## Supplied data
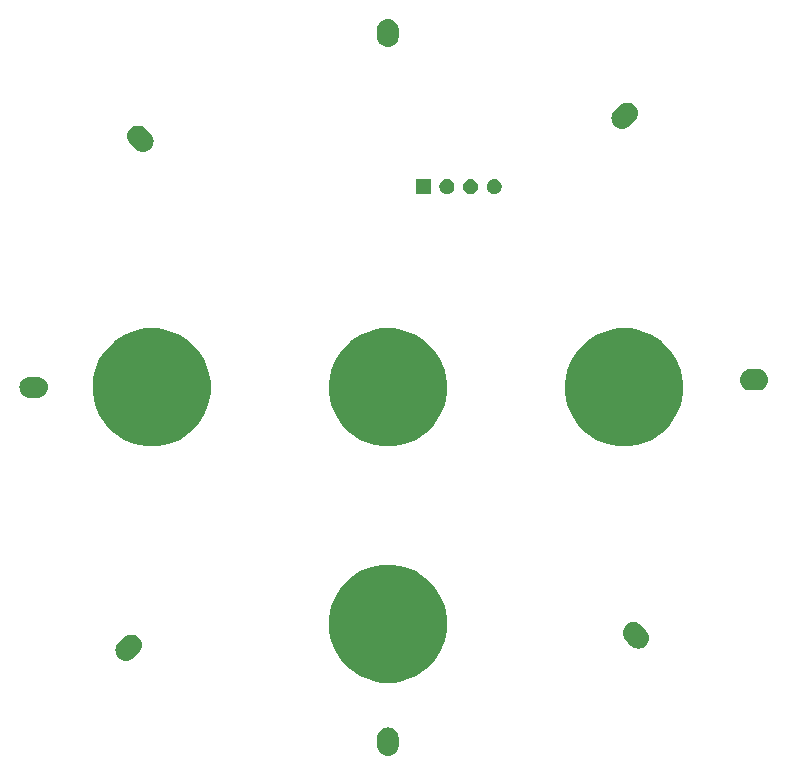
<source format=gbr>
G04 #@! TF.GenerationSoftware,KiCad,Pcbnew,(5.0.2)-1*
G04 #@! TF.CreationDate,2019-05-10T15:47:13-04:00*
G04 #@! TF.ProjectId,bikesenseCap,62696b65-7365-46e7-9365-4361702e6b69,PROD A*
G04 #@! TF.SameCoordinates,Original*
G04 #@! TF.FileFunction,Soldermask,Bot*
G04 #@! TF.FilePolarity,Negative*
%FSLAX46Y46*%
G04 Gerber Fmt 4.6, Leading zero omitted, Abs format (unit mm)*
G04 Created by KiCad (PCBNEW (5.0.2)-1) date 5/10/2019 3:47:13 PM*
%MOMM*%
%LPD*%
G01*
G04 APERTURE LIST*
%ADD10C,0.100000*%
G04 APERTURE END LIST*
D10*
G36*
X150176432Y-128813022D02*
X150346081Y-128864485D01*
X150502433Y-128948056D01*
X150639475Y-129060525D01*
X150751941Y-129197564D01*
X150751943Y-129197568D01*
X150835514Y-129353919D01*
X150835515Y-129353922D01*
X150835516Y-129353924D01*
X150886978Y-129523569D01*
X150900000Y-129655790D01*
X150900000Y-130344211D01*
X150886978Y-130476432D01*
X150835515Y-130646081D01*
X150751944Y-130802433D01*
X150639475Y-130939475D01*
X150502436Y-131051941D01*
X150346076Y-131135516D01*
X150176431Y-131186978D01*
X150000000Y-131204354D01*
X149823568Y-131186978D01*
X149653919Y-131135515D01*
X149497567Y-131051944D01*
X149360525Y-130939475D01*
X149248059Y-130802436D01*
X149164484Y-130646076D01*
X149113022Y-130476431D01*
X149100000Y-130344210D01*
X149100000Y-129655789D01*
X149113022Y-129523568D01*
X149164486Y-129353919D01*
X149248057Y-129197567D01*
X149360526Y-129060525D01*
X149497568Y-128948056D01*
X149653920Y-128864485D01*
X149823569Y-128813022D01*
X150000000Y-128795646D01*
X150176432Y-128813022D01*
X150176432Y-128813022D01*
G37*
G36*
X150975452Y-115096074D02*
X151458446Y-115192147D01*
X152368388Y-115569057D01*
X153181795Y-116112558D01*
X153187317Y-116116248D01*
X153883752Y-116812683D01*
X153883754Y-116812686D01*
X154430943Y-117631612D01*
X154430943Y-117631613D01*
X154807853Y-118541555D01*
X155000000Y-119507542D01*
X155000000Y-120492458D01*
X154976333Y-120611438D01*
X154807853Y-121458446D01*
X154430943Y-122368388D01*
X153947010Y-123092645D01*
X153883752Y-123187317D01*
X153187317Y-123883752D01*
X153187314Y-123883754D01*
X152368388Y-124430943D01*
X151458446Y-124807853D01*
X150975451Y-124903927D01*
X150492458Y-125000000D01*
X149507542Y-125000000D01*
X149024549Y-124903927D01*
X148541554Y-124807853D01*
X147631612Y-124430943D01*
X146812686Y-123883754D01*
X146812683Y-123883752D01*
X146116248Y-123187317D01*
X146052990Y-123092645D01*
X145569057Y-122368388D01*
X145192147Y-121458446D01*
X145023667Y-120611438D01*
X145000000Y-120492458D01*
X145000000Y-119507542D01*
X145192147Y-118541555D01*
X145569057Y-117631613D01*
X145569057Y-117631612D01*
X146116246Y-116812686D01*
X146116248Y-116812683D01*
X146812683Y-116116248D01*
X146818205Y-116112558D01*
X147631612Y-115569057D01*
X148541554Y-115192147D01*
X149024548Y-115096074D01*
X149507542Y-115000000D01*
X150492458Y-115000000D01*
X150975452Y-115096074D01*
X150975452Y-115096074D01*
G37*
G36*
X128433564Y-120945890D02*
X128603213Y-120997354D01*
X128759560Y-121080923D01*
X128759561Y-121080924D01*
X128759563Y-121080925D01*
X128787300Y-121103688D01*
X128896607Y-121193393D01*
X129009077Y-121330440D01*
X129092646Y-121486787D01*
X129144110Y-121656436D01*
X129161486Y-121832868D01*
X129144110Y-122009300D01*
X129092647Y-122178948D01*
X129050856Y-122257132D01*
X129009075Y-122335299D01*
X128981920Y-122368387D01*
X128924783Y-122438009D01*
X128681394Y-122681397D01*
X128438005Y-122924787D01*
X128335299Y-123009075D01*
X128178949Y-123092646D01*
X128009299Y-123144110D01*
X127832868Y-123161486D01*
X127656437Y-123144110D01*
X127486787Y-123092646D01*
X127330437Y-123009075D01*
X127193394Y-122896606D01*
X127080925Y-122759563D01*
X126997354Y-122603213D01*
X126945890Y-122433563D01*
X126928514Y-122257132D01*
X126945890Y-122080701D01*
X126997354Y-121911051D01*
X127080925Y-121754701D01*
X127161567Y-121656438D01*
X127165213Y-121651995D01*
X127408603Y-121408606D01*
X127651991Y-121165217D01*
X127663484Y-121155785D01*
X127754701Y-121080925D01*
X127839311Y-121035700D01*
X127911052Y-120997353D01*
X128080700Y-120945890D01*
X128257132Y-120928514D01*
X128433564Y-120945890D01*
X128433564Y-120945890D01*
G37*
G36*
X170964299Y-119900890D02*
X171133949Y-119952354D01*
X171290299Y-120035925D01*
X171393005Y-120120213D01*
X171879783Y-120606991D01*
X171889215Y-120618484D01*
X171964075Y-120709701D01*
X171994556Y-120766728D01*
X172047647Y-120866052D01*
X172099110Y-121035700D01*
X172116486Y-121212132D01*
X172099110Y-121388564D01*
X172047646Y-121558213D01*
X171964077Y-121714560D01*
X171851607Y-121851607D01*
X171779173Y-121911051D01*
X171714563Y-121964075D01*
X171714561Y-121964076D01*
X171714560Y-121964077D01*
X171558213Y-122047646D01*
X171388564Y-122099110D01*
X171212132Y-122116486D01*
X171035700Y-122099110D01*
X170866052Y-122047647D01*
X170766728Y-121994556D01*
X170709701Y-121964075D01*
X170606996Y-121879787D01*
X170606991Y-121879783D01*
X170363603Y-121636394D01*
X170120213Y-121393005D01*
X170035925Y-121290299D01*
X169994144Y-121212132D01*
X169952354Y-121133949D01*
X169900890Y-120964299D01*
X169883514Y-120787868D01*
X169900890Y-120611437D01*
X169952354Y-120441787D01*
X170035925Y-120285437D01*
X170148394Y-120148394D01*
X170285437Y-120035925D01*
X170441787Y-119952354D01*
X170611437Y-119900890D01*
X170787868Y-119883514D01*
X170964299Y-119900890D01*
X170964299Y-119900890D01*
G37*
G36*
X150975452Y-95096074D02*
X151458446Y-95192147D01*
X152368388Y-95569057D01*
X153181795Y-96112558D01*
X153187317Y-96116248D01*
X153883752Y-96812683D01*
X153883754Y-96812686D01*
X154430943Y-97631612D01*
X154796641Y-98514486D01*
X154807853Y-98541555D01*
X154933569Y-99173569D01*
X155000000Y-99507543D01*
X155000000Y-100492457D01*
X154807853Y-101458446D01*
X154430943Y-102368388D01*
X153887442Y-103181795D01*
X153883752Y-103187317D01*
X153187317Y-103883752D01*
X153187314Y-103883754D01*
X152368388Y-104430943D01*
X151458446Y-104807853D01*
X150975451Y-104903927D01*
X150492458Y-105000000D01*
X149507542Y-105000000D01*
X149024549Y-104903927D01*
X148541554Y-104807853D01*
X147631612Y-104430943D01*
X146812686Y-103883754D01*
X146812683Y-103883752D01*
X146116248Y-103187317D01*
X146112558Y-103181795D01*
X145569057Y-102368388D01*
X145192147Y-101458446D01*
X145000000Y-100492457D01*
X145000000Y-99507543D01*
X145066432Y-99173569D01*
X145192147Y-98541555D01*
X145203359Y-98514486D01*
X145569057Y-97631612D01*
X146116246Y-96812686D01*
X146116248Y-96812683D01*
X146812683Y-96116248D01*
X146818205Y-96112558D01*
X147631612Y-95569057D01*
X148541554Y-95192147D01*
X149024548Y-95096074D01*
X149507542Y-95000000D01*
X150492458Y-95000000D01*
X150975452Y-95096074D01*
X150975452Y-95096074D01*
G37*
G36*
X130975452Y-95096074D02*
X131458446Y-95192147D01*
X132368388Y-95569057D01*
X133181795Y-96112558D01*
X133187317Y-96116248D01*
X133883752Y-96812683D01*
X133883754Y-96812686D01*
X134430943Y-97631612D01*
X134796641Y-98514486D01*
X134807853Y-98541555D01*
X134933569Y-99173569D01*
X135000000Y-99507543D01*
X135000000Y-100492457D01*
X134807853Y-101458446D01*
X134430943Y-102368388D01*
X133887442Y-103181795D01*
X133883752Y-103187317D01*
X133187317Y-103883752D01*
X133187314Y-103883754D01*
X132368388Y-104430943D01*
X131458446Y-104807853D01*
X130975451Y-104903927D01*
X130492458Y-105000000D01*
X129507542Y-105000000D01*
X129024549Y-104903927D01*
X128541554Y-104807853D01*
X127631612Y-104430943D01*
X126812686Y-103883754D01*
X126812683Y-103883752D01*
X126116248Y-103187317D01*
X126112558Y-103181795D01*
X125569057Y-102368388D01*
X125192147Y-101458446D01*
X125000000Y-100492457D01*
X125000000Y-99507543D01*
X125066432Y-99173569D01*
X125192147Y-98541555D01*
X125203359Y-98514486D01*
X125569057Y-97631612D01*
X126116246Y-96812686D01*
X126116248Y-96812683D01*
X126812683Y-96116248D01*
X126818205Y-96112558D01*
X127631612Y-95569057D01*
X128541554Y-95192147D01*
X129024548Y-95096074D01*
X129507542Y-95000000D01*
X130492458Y-95000000D01*
X130975452Y-95096074D01*
X130975452Y-95096074D01*
G37*
G36*
X170975452Y-95096074D02*
X171458446Y-95192147D01*
X172368388Y-95569057D01*
X173181795Y-96112558D01*
X173187317Y-96116248D01*
X173883752Y-96812683D01*
X173883754Y-96812686D01*
X174430943Y-97631612D01*
X174796641Y-98514486D01*
X174807853Y-98541555D01*
X174933569Y-99173569D01*
X175000000Y-99507543D01*
X175000000Y-100492457D01*
X174807853Y-101458446D01*
X174430943Y-102368388D01*
X173887442Y-103181795D01*
X173883752Y-103187317D01*
X173187317Y-103883752D01*
X173187314Y-103883754D01*
X172368388Y-104430943D01*
X171458446Y-104807853D01*
X170975451Y-104903927D01*
X170492458Y-105000000D01*
X169507542Y-105000000D01*
X169024549Y-104903927D01*
X168541554Y-104807853D01*
X167631612Y-104430943D01*
X166812686Y-103883754D01*
X166812683Y-103883752D01*
X166116248Y-103187317D01*
X166112558Y-103181795D01*
X165569057Y-102368388D01*
X165192147Y-101458446D01*
X165000000Y-100492457D01*
X165000000Y-99507543D01*
X165066432Y-99173569D01*
X165192147Y-98541555D01*
X165203359Y-98514486D01*
X165569057Y-97631612D01*
X166116246Y-96812686D01*
X166116248Y-96812683D01*
X166812683Y-96116248D01*
X166818205Y-96112558D01*
X167631612Y-95569057D01*
X168541554Y-95192147D01*
X169024548Y-95096074D01*
X169507542Y-95000000D01*
X170492458Y-95000000D01*
X170975452Y-95096074D01*
X170975452Y-95096074D01*
G37*
G36*
X120476432Y-99113022D02*
X120646081Y-99164485D01*
X120802433Y-99248056D01*
X120939475Y-99360525D01*
X121051944Y-99497567D01*
X121135515Y-99653919D01*
X121186978Y-99823568D01*
X121204354Y-100000000D01*
X121186978Y-100176432D01*
X121135515Y-100346081D01*
X121051944Y-100502433D01*
X120939475Y-100639475D01*
X120802433Y-100751944D01*
X120646081Y-100835515D01*
X120476432Y-100886978D01*
X120344211Y-100900000D01*
X119655789Y-100900000D01*
X119523568Y-100886978D01*
X119353919Y-100835515D01*
X119197567Y-100751944D01*
X119060525Y-100639475D01*
X118948056Y-100502433D01*
X118864485Y-100346081D01*
X118813022Y-100176432D01*
X118795646Y-100000000D01*
X118813022Y-99823568D01*
X118864485Y-99653919D01*
X118948056Y-99497567D01*
X119060525Y-99360525D01*
X119197567Y-99248056D01*
X119353919Y-99164485D01*
X119523568Y-99113022D01*
X119655789Y-99100000D01*
X120344211Y-99100000D01*
X120476432Y-99113022D01*
X120476432Y-99113022D01*
G37*
G36*
X181476432Y-98463022D02*
X181646081Y-98514485D01*
X181802433Y-98598056D01*
X181939475Y-98710525D01*
X182051944Y-98847567D01*
X182135515Y-99003919D01*
X182186978Y-99173568D01*
X182204354Y-99350000D01*
X182186978Y-99526432D01*
X182135515Y-99696081D01*
X182051944Y-99852433D01*
X181939475Y-99989475D01*
X181802433Y-100101944D01*
X181646081Y-100185515D01*
X181476432Y-100236978D01*
X181344211Y-100250000D01*
X180655789Y-100250000D01*
X180523568Y-100236978D01*
X180353919Y-100185515D01*
X180197567Y-100101944D01*
X180060525Y-99989475D01*
X179948056Y-99852433D01*
X179864485Y-99696081D01*
X179813022Y-99526432D01*
X179795646Y-99350000D01*
X179813022Y-99173568D01*
X179864485Y-99003919D01*
X179948056Y-98847567D01*
X180060525Y-98710525D01*
X180197567Y-98598056D01*
X180353919Y-98514485D01*
X180523568Y-98463022D01*
X180655789Y-98450000D01*
X181344211Y-98450000D01*
X181476432Y-98463022D01*
X181476432Y-98463022D01*
G37*
G36*
X153635260Y-83635000D02*
X152365260Y-83635000D01*
X152365260Y-82365000D01*
X153635260Y-82365000D01*
X153635260Y-83635000D01*
X153635260Y-83635000D01*
G37*
G36*
X155187003Y-82389403D02*
X155302564Y-82437270D01*
X155406572Y-82506766D01*
X155495014Y-82595208D01*
X155564510Y-82699216D01*
X155612377Y-82814777D01*
X155636780Y-82937459D01*
X155636780Y-83062541D01*
X155612377Y-83185223D01*
X155564510Y-83300784D01*
X155495014Y-83404792D01*
X155406572Y-83493234D01*
X155302564Y-83562730D01*
X155187003Y-83610597D01*
X155064322Y-83635000D01*
X154939238Y-83635000D01*
X154816557Y-83610597D01*
X154700996Y-83562730D01*
X154596988Y-83493234D01*
X154508546Y-83404792D01*
X154439050Y-83300784D01*
X154391183Y-83185223D01*
X154366780Y-83062541D01*
X154366780Y-82937459D01*
X154391183Y-82814777D01*
X154439050Y-82699216D01*
X154508546Y-82595208D01*
X154596988Y-82506766D01*
X154700996Y-82437270D01*
X154816557Y-82389403D01*
X154939238Y-82365000D01*
X155064322Y-82365000D01*
X155187003Y-82389403D01*
X155187003Y-82389403D01*
G37*
G36*
X157183443Y-82389403D02*
X157299004Y-82437270D01*
X157403012Y-82506766D01*
X157491454Y-82595208D01*
X157560950Y-82699216D01*
X157608817Y-82814777D01*
X157633220Y-82937459D01*
X157633220Y-83062541D01*
X157608817Y-83185223D01*
X157560950Y-83300784D01*
X157491454Y-83404792D01*
X157403012Y-83493234D01*
X157299004Y-83562730D01*
X157183443Y-83610597D01*
X157060762Y-83635000D01*
X156935678Y-83635000D01*
X156812997Y-83610597D01*
X156697436Y-83562730D01*
X156593428Y-83493234D01*
X156504986Y-83404792D01*
X156435490Y-83300784D01*
X156387623Y-83185223D01*
X156363220Y-83062541D01*
X156363220Y-82937459D01*
X156387623Y-82814777D01*
X156435490Y-82699216D01*
X156504986Y-82595208D01*
X156593428Y-82506766D01*
X156697436Y-82437270D01*
X156812997Y-82389403D01*
X156935678Y-82365000D01*
X157060762Y-82365000D01*
X157183443Y-82389403D01*
X157183443Y-82389403D01*
G37*
G36*
X159184963Y-82389403D02*
X159300524Y-82437270D01*
X159404532Y-82506766D01*
X159492974Y-82595208D01*
X159562470Y-82699216D01*
X159610337Y-82814777D01*
X159634740Y-82937459D01*
X159634740Y-83062541D01*
X159610337Y-83185223D01*
X159562470Y-83300784D01*
X159492974Y-83404792D01*
X159404532Y-83493234D01*
X159300524Y-83562730D01*
X159184963Y-83610597D01*
X159062282Y-83635000D01*
X158937198Y-83635000D01*
X158814517Y-83610597D01*
X158698956Y-83562730D01*
X158594948Y-83493234D01*
X158506506Y-83404792D01*
X158437010Y-83300784D01*
X158389143Y-83185223D01*
X158364740Y-83062541D01*
X158364740Y-82937459D01*
X158389143Y-82814777D01*
X158437010Y-82699216D01*
X158506506Y-82595208D01*
X158594948Y-82506766D01*
X158698956Y-82437270D01*
X158814517Y-82389403D01*
X158937198Y-82365000D01*
X159062282Y-82365000D01*
X159184963Y-82389403D01*
X159184963Y-82389403D01*
G37*
G36*
X129009299Y-77855490D02*
X129178949Y-77906954D01*
X129335299Y-77990525D01*
X129438005Y-78074813D01*
X129924783Y-78561591D01*
X129934215Y-78573084D01*
X130009075Y-78664301D01*
X130039556Y-78721328D01*
X130092647Y-78820652D01*
X130144110Y-78990300D01*
X130161486Y-79166732D01*
X130144110Y-79343164D01*
X130092646Y-79512813D01*
X130009077Y-79669160D01*
X129896607Y-79806207D01*
X129787300Y-79895912D01*
X129759563Y-79918675D01*
X129759561Y-79918676D01*
X129759560Y-79918677D01*
X129603213Y-80002246D01*
X129433564Y-80053710D01*
X129257132Y-80071086D01*
X129080700Y-80053710D01*
X128911052Y-80002247D01*
X128811728Y-79949156D01*
X128754701Y-79918675D01*
X128651996Y-79834387D01*
X128651991Y-79834383D01*
X128408603Y-79590994D01*
X128165213Y-79347605D01*
X128080925Y-79244899D01*
X128039144Y-79166732D01*
X127997354Y-79088549D01*
X127945890Y-78918899D01*
X127928514Y-78742468D01*
X127945890Y-78566037D01*
X127997354Y-78396387D01*
X128080925Y-78240037D01*
X128193394Y-78102994D01*
X128330437Y-77990525D01*
X128486787Y-77906954D01*
X128656437Y-77855490D01*
X128832868Y-77838114D01*
X129009299Y-77855490D01*
X129009299Y-77855490D01*
G37*
G36*
X170433564Y-75900890D02*
X170603213Y-75952354D01*
X170759560Y-76035923D01*
X170759561Y-76035924D01*
X170759563Y-76035925D01*
X170787300Y-76058688D01*
X170896607Y-76148393D01*
X171009077Y-76285440D01*
X171092646Y-76441787D01*
X171144110Y-76611436D01*
X171161486Y-76787868D01*
X171144110Y-76964300D01*
X171092647Y-77133948D01*
X171050856Y-77212132D01*
X171009075Y-77290299D01*
X170934215Y-77381516D01*
X170924783Y-77393009D01*
X170681394Y-77636397D01*
X170438005Y-77879787D01*
X170404900Y-77906955D01*
X170335299Y-77964075D01*
X170178949Y-78047646D01*
X170009299Y-78099110D01*
X169832868Y-78116486D01*
X169656437Y-78099110D01*
X169486787Y-78047646D01*
X169330437Y-77964075D01*
X169193394Y-77851606D01*
X169080925Y-77714563D01*
X168997354Y-77558213D01*
X168945890Y-77388563D01*
X168928514Y-77212132D01*
X168945890Y-77035701D01*
X168997354Y-76866051D01*
X169080925Y-76709701D01*
X169161567Y-76611438D01*
X169165213Y-76606995D01*
X169408603Y-76363606D01*
X169651991Y-76120217D01*
X169663484Y-76110785D01*
X169754701Y-76035925D01*
X169811728Y-76005444D01*
X169911052Y-75952353D01*
X170080700Y-75900890D01*
X170257132Y-75883514D01*
X170433564Y-75900890D01*
X170433564Y-75900890D01*
G37*
G36*
X150176431Y-68813022D02*
X150346076Y-68864484D01*
X150502436Y-68948059D01*
X150639475Y-69060525D01*
X150751944Y-69197567D01*
X150835515Y-69353919D01*
X150886978Y-69523568D01*
X150900000Y-69655789D01*
X150900000Y-70344210D01*
X150886978Y-70476431D01*
X150835516Y-70646076D01*
X150835514Y-70646081D01*
X150766173Y-70775809D01*
X150751941Y-70802436D01*
X150639475Y-70939475D01*
X150502433Y-71051944D01*
X150346081Y-71135515D01*
X150176432Y-71186978D01*
X150000000Y-71204354D01*
X149823569Y-71186978D01*
X149653920Y-71135515D01*
X149497568Y-71051944D01*
X149360526Y-70939475D01*
X149248057Y-70802433D01*
X149164486Y-70646081D01*
X149113022Y-70476432D01*
X149100000Y-70344211D01*
X149100000Y-69655790D01*
X149113022Y-69523569D01*
X149164484Y-69353924D01*
X149248059Y-69197564D01*
X149360525Y-69060525D01*
X149497567Y-68948056D01*
X149653919Y-68864485D01*
X149823568Y-68813022D01*
X150000000Y-68795646D01*
X150176431Y-68813022D01*
X150176431Y-68813022D01*
G37*
M02*

</source>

## Exercise objective
Print exactly the first line of the entries and every line after it through the one that contains "X150502433Y-128948056D01*", leaving the pictures out.

## Your response
<source format=gbr>
G04 #@! TF.GenerationSoftware,KiCad,Pcbnew,(5.0.2)-1*
G04 #@! TF.CreationDate,2019-05-10T15:47:13-04:00*
G04 #@! TF.ProjectId,bikesenseCap,62696b65-7365-46e7-9365-4361702e6b69,PROD A*
G04 #@! TF.SameCoordinates,Original*
G04 #@! TF.FileFunction,Soldermask,Bot*
G04 #@! TF.FilePolarity,Negative*
%FSLAX46Y46*%
G04 Gerber Fmt 4.6, Leading zero omitted, Abs format (unit mm)*
G04 Created by KiCad (PCBNEW (5.0.2)-1) date 5/10/2019 3:47:13 PM*
%MOMM*%
%LPD*%
G01*
G04 APERTURE LIST*
%ADD10C,0.100000*%
G04 APERTURE END LIST*
D10*
G36*
X150176432Y-128813022D02*
X150346081Y-128864485D01*
X150502433Y-128948056D01*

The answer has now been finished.